* **PARTS OF THE EXERCISE**:
• a. Repeat the stretch of the garden planning passage from "With circles you" through "a square shape.".
• b. Carry on the garden planning passage from the point where it ends.

## begin PASSAGE GIVEN

5 pitfalls to avoid when planning your garden (or 5 top designers hacks for genius gardens!)
Ok slight disclaimer here – the “wrong” examples I show here are to make a point – there is nothing “wrong” with your garden as long as you love it and enjoy your space. I have deliberately tried to find examples that are otherwise attractive rather than just travesties of garden design, because I am trying to demonstrate a single point each time.
Many people create wonderful spaces without the intervention of a know-it-all designer and I would never presume to tell someone their taste was incorrect – thank goodness we don’t all love the same things! Having said that, there are some things that pretty much always make the result look less good (or much better!) to most people. Playing the odds is therefore a good start to a garden design, and a skilled designer will tease out of a client what will work for them and where to break the “rules”.
I would very much welcome images from people whose lovely gardens break all these rules and still look great and bring them lots of pleasure – it would make another interesting blog!
1) Making the planting beds too thin
I hear all the time from clients – I want maximum lawn, I want the space to be as large as possible. Funnily enough, pushing the lawn to the edges tends to make a garden feel barren rather than spacious. Clothing the garden in planting usually gives a feeling of privacy and lushness, enclosing the 3D space (ie above the lawn level) and thereby giving more of an illusion of space. The two gardens below are actually almost the same size but the treatments are very different…
Whilst the first garden looks “designed” and pretty, the bed on its left side left is too skinny to give depth and colour, and draws attention to the fence which is rarely the ideal focal point. The image beneath is a good example of “losing the boundaries” with thicker planting. Given the lawn is not likely to be used for much more than a small picnic – neither are large enough for football – making them tiny handkerchiefs works fine.
Even in a really tiny space, the trick is to get some deeper pockets of planting even if other parts of the hard landscaping go right to the boundaries, this creates movement and interest, a great example below…..
With circles you can get away with the narrowest part being really quite slim – this is a slightly more efficient use of the space as you inevitably get a deeper section you can plant something larger in, and this gives a much better impression of bulk. You can’t go as narrow with the beds on a square shape.

## end PASSAGE GIVEN
## begin DATA LINES

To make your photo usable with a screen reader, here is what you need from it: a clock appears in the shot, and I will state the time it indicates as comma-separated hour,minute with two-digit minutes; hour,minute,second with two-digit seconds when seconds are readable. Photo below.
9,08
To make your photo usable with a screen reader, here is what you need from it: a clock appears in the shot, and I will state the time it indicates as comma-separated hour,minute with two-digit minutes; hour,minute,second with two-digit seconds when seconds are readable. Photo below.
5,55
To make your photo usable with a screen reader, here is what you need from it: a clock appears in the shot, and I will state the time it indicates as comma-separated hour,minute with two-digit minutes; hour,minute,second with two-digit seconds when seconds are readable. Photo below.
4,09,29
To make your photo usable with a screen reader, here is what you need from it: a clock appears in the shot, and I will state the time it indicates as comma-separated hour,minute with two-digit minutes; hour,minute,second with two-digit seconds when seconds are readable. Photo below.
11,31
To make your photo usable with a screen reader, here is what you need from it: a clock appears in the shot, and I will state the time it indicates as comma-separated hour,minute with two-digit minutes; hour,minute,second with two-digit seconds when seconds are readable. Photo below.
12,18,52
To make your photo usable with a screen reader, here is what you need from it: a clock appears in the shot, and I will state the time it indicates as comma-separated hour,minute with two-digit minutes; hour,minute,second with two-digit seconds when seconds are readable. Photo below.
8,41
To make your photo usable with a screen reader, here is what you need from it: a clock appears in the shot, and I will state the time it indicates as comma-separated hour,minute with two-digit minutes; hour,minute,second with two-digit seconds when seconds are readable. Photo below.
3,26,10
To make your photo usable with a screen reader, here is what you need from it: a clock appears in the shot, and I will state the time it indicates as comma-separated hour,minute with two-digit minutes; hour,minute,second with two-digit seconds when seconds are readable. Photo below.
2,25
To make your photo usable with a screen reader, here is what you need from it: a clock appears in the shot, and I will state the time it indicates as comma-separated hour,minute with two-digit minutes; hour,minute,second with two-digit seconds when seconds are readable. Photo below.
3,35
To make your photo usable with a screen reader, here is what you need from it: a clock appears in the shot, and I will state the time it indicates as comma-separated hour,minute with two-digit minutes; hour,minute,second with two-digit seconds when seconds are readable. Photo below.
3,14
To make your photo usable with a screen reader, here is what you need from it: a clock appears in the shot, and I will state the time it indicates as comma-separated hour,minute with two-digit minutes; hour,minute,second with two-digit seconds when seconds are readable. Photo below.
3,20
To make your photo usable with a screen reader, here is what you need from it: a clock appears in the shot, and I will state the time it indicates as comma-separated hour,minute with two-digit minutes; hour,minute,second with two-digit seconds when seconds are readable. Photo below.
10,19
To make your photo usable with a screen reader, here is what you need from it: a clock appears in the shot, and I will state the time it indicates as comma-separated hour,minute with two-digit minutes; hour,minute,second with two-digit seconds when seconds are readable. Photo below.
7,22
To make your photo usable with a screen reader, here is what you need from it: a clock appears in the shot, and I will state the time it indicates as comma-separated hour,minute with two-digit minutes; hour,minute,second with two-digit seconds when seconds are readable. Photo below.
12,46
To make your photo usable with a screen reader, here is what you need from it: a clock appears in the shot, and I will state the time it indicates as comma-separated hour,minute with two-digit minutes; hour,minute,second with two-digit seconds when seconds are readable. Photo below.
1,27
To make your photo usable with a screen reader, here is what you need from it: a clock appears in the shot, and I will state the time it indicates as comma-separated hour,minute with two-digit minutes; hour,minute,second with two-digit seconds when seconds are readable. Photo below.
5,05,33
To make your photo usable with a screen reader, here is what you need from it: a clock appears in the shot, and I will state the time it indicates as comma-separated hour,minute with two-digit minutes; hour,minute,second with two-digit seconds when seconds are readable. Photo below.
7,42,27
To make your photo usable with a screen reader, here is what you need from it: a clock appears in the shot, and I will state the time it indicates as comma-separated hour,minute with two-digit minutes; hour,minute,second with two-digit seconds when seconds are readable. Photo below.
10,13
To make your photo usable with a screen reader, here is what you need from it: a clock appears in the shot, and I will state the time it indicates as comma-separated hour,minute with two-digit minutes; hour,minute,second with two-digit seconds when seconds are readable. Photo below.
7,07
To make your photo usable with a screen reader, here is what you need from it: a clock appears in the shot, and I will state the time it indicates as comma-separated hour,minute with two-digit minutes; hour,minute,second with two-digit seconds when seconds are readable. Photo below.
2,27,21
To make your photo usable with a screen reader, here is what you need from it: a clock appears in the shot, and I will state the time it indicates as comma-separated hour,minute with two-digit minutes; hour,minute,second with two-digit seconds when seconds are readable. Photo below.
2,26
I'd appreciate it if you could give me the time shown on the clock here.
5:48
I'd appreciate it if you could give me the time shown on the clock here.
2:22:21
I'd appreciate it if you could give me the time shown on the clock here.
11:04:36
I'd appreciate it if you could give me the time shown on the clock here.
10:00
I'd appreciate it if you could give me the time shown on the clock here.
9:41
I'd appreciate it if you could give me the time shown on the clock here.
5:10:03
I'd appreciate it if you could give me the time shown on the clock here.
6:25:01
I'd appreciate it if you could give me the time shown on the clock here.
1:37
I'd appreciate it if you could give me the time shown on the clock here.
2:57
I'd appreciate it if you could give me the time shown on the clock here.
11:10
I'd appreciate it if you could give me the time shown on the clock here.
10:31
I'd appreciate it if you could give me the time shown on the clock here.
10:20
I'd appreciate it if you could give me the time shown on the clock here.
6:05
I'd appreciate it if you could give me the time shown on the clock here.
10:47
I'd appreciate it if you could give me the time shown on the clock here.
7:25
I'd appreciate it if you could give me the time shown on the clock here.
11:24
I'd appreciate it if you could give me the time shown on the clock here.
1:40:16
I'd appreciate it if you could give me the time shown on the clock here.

## end DATA LINES

* **OUTPUTS FOR THE TASKS**:
• a.
With circles you can get away with the narrowest part being really quite slim – this is a slightly more efficient use of the space as you inevitably get a deeper section you can plant something larger in, and this gives a much better impression of bulk. You can’t go as narrow with the beds on a square shape.

• b.
The image below is a well finished garden, but will always feel bare. The lack of any depth to the beds makes it hard to plant anything with height and bulk (unless you love bamboo or are happy with just climbers), and the tiny plants round the edge just draw attention to the problem. I would probably have created a deep bed on the right side leading to the swing chair (and under it), and removed the bed entirely on the left – the bench is not centred on the rear space anyway, and this would make the garden feel more balanced.
The image below shows what a good depth of planting can achieve, whilst still being very neat, feeling spacious, and extremely low maintenance.
In terms of maintenance – lawn is typically more maintenance than well chosen planting – whilst planting can feel scary to some, it really shouldn’t be!
2) Using small things in small gardens
The head-room in a garden changes the way proportions work versus those most people are used to inside a house. In small spaces you are almost always better off using a few large shapes/objects/features than little ones.
In the image below the planting is small (and will grow so this is not at all a fair reflection of this designers art – I am just making the point!)
I have long thought this wonderful roof terrace by the fabulous Luciano Guibbilei is the most wonderful example of a great use of scale and proportion…..the pots and sculptural shapes are huge and make the space feel grand yet intimate – clever stuff!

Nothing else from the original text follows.